NBC's Cynthia McFadden plans to recount risks, rewards of reporting on Thursday
June 5, 2019 | By Carmen Russell | email@example.com
On Thursday, June 6, at 1 p.m. (doors open and lunch served at 12:30 p.m.), the National Press Club International Correspondents Team is hosting “High Risk, High Reward: The Challenge of Reporting from the Central African Republic,” featuring award-winning NBC News Senior Correspondent Cynthia McFadden.
McFadden got her start in journalism working for Fred Friendly after graduating from Columbia University law school.
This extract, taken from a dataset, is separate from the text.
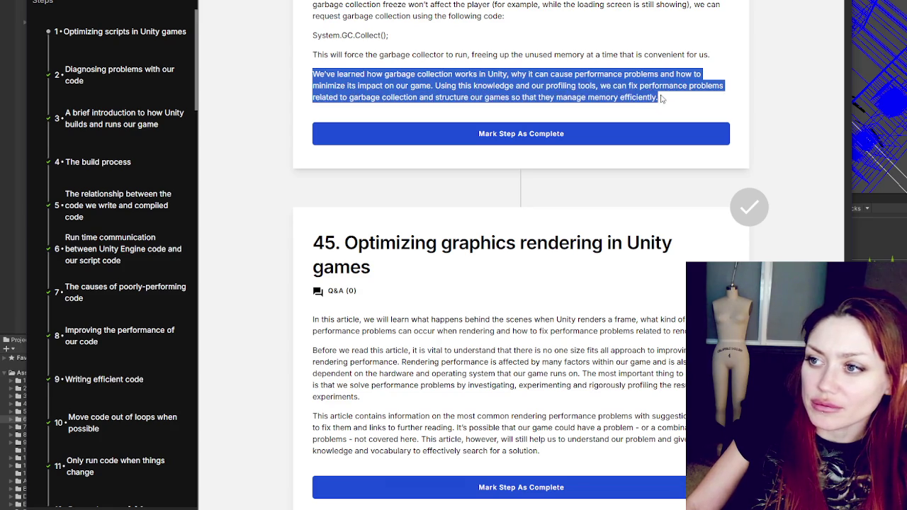
pyautogui.click(581, 122)
pyautogui.scroll(-3, 580, 122)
As a correspondent for ABC News, she regularly substituted for Ted Koppel, later taking over the anchor chair at Nightline. In 2014, she moved to NBC where she is currently the Senior Legal and Investigative Correspondent.
In her 35-year career, she has interviewed international political leaders including Hillary Clinton and Tony Blair and megastars like Madonna and Cher. While much of her work at NBC focuses on domestic news, she has made it a point to venture outside the country for important international stories including the famine in Kenya, murders in El Salvador, and sex trafficking in India.
It wasn’t surprising, therefore, when McFadden made her way to the Central African Republic to file a report on the challenges children face in the war-torn country, designated “the worst place to be a child”. What was surprising: The trip marked the first time an American broadcast team visited the country in five years. In an era where few American broadcast news outlets have foreign bureaus, such international reporting is noteworthy.
NBC gave the report top placement: In addition to a four-minute piece on "NBC Nightly News," the network ran a 10-minute version on "Today," exposing millions of Americans to the starvation and illness of children in CAR. Joining Caryl Stern, the President and CEO of UNICEF USA, McFadden visited hospitals, orphanages, and remote refugee camps, reporting on humanitarian efforts to stave off death and disease.
The public response was huge: Following the broadcast, UNICEF reportedly received more than $1.7 million in contributions from viewers. For McFadden, that demonstrates what she sees as the role journalism plays -- or, at least, should play.
“The goal of the work is to ultimately make a difference. I don’t want anyone to be able to say they don’t know,” she told Glamour magazine in a profile. “If we turn our backs on these people, we do it knowingly now. We know what’s happening.”